Poesie der Gräser
Bilder und Texte, 2019
«Gräser, nichts als Gräser. Was ist das schon. Gras. Etwas für Kühe. Sie fressen es, wir bekommen Milch dafür. Da wir nicht so gut im Verdauen von Gras sind.
Ich schaue genauer hin. Es sind Kunstwerke, einen halben Meter hoch, wiegen sich im Wind, in blühendem Zustand. Vielgestaltige Formen, echte Ähren, Scheinähren, einfache Trauben, Doppeltrauben, Rispen, Fingerähren, Ährentrauben. Süssgräser, Sauergräser, Riedgräser, Binsen, Simsen, an die zwanzigtausend Arten. Existieren seit der Kreidezeit.

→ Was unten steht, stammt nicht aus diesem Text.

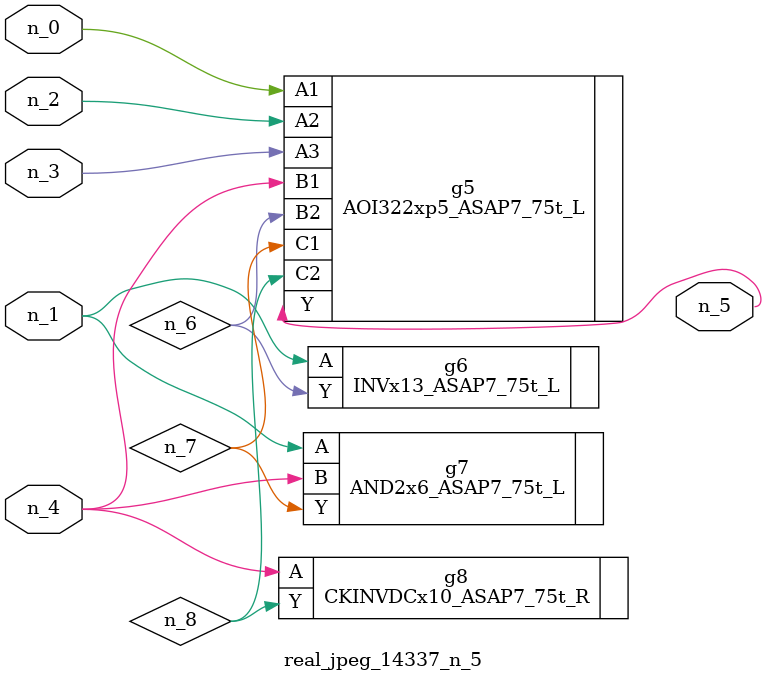
<source format=v>
module real_jpeg_14337_n_5 (n_4, n_0, n_1, n_2, n_3, n_5);

input n_4;
input n_0;
input n_1;
input n_2;
input n_3;

output n_5;

wire n_8;
wire n_6;
wire n_7;

AOI322xp5_ASAP7_75t_L g5 ( 
.A1(n_0),
.A2(n_2),
.A3(n_3),
.B1(n_4),
.B2(n_6),
.C1(n_7),
.C2(n_8),
.Y(n_5)
);

INVx13_ASAP7_75t_L g6 ( 
.A(n_1),
.Y(n_6)
);

AND2x6_ASAP7_75t_L g7 ( 
.A(n_1),
.B(n_4),
.Y(n_7)
);

CKINVDCx10_ASAP7_75t_R g8 ( 
.A(n_4),
.Y(n_8)
);


endmodule
</source>
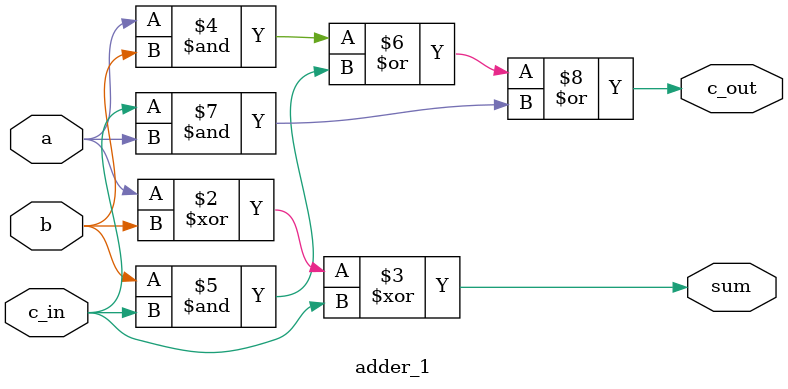
<source format=sv>
/*
  a 1 bit addder that we can daisy chain for 
  ripple carry adders
*/

module adder_1(a, b, c_in, sum, c_out);

input wire a, b, c_in;
output logic sum, c_out;

always_comb begin
  sum = a ^ b ^ c_in;
  c_out = (a & b) | (b & c_in) | (c_in & a);
end

endmodule

</source>
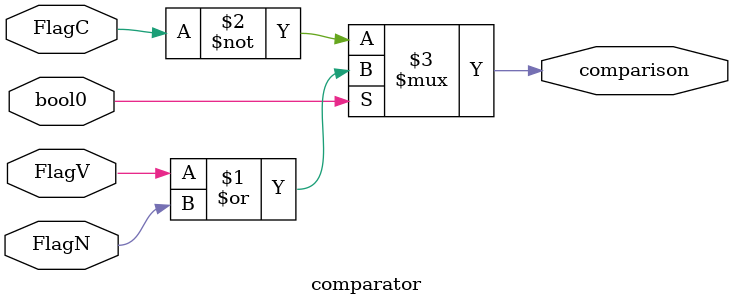
<source format=sv>
`default_nettype none

module comparator (
   input  wire FlagN, FlagV, FlagC, bool0,
   output wire comparison
);

   assign comparison =   bool0 ?   (FlagV | FlagN) : ~FlagC;

endmodule
</source>
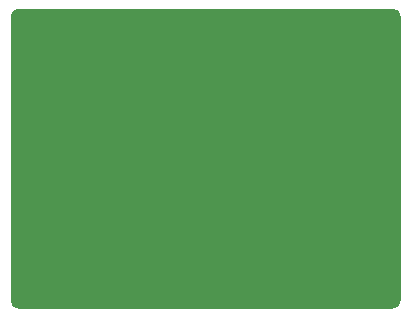
<source format=gbr>
G04 DipTrace 2.4.0.2*
%INBoard.gbr*%
%MOIN*%
%ADD11C,0.0055*%
%FSLAX44Y44*%
G04*
G70*
G90*
G75*
G01*
%LNBoardPoly*%
%LPD*%
G36*
X-7390Y-5120D2*
D11*
X5110D1*
G03X5360Y-4870I0J250D01*
G01*
Y4630D1*
G03X5110Y4880I-250J0D01*
G01*
X-7390D1*
G03X-7640Y4630I0J-250D01*
G01*
Y-4870D1*
G03X-7390Y-5120I250J0D01*
G01*
G37*
M02*

</source>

Die Süssgräser mit den meisten Ausprägungen, darunter Mais, Reis, Weizen, Hirse, Roggen, Hafer, Gerste, Dinkel, Zuckerrohr. Aber die sind hier nicht gemeint, sondern die Unaufdringlichen, die sich in Wiesen und Weiden versammeln, sich unbedeutend geben. Hundsquecke, Mäusegerste, Hühnerhirse, Blaugras, grosse Kammschmiele, nickendes Perlgras, Flaumhafer, wehrlose Trespe, flutender Schwaden, Zittergras, Sumpfreis, Pfeifengras, wolliges Honiggras, Knollen-Rispengras, kleines Liebesgras, Hunds-Straussgras, Mäuseschwanz-Schwingel.
Grün dominiert. Wegen der Kühe vielleicht. Doch hier sind zurzeit keine Kühe. Ich studiere die Blüten, suche die Unterschiede, komme an kein Ende.»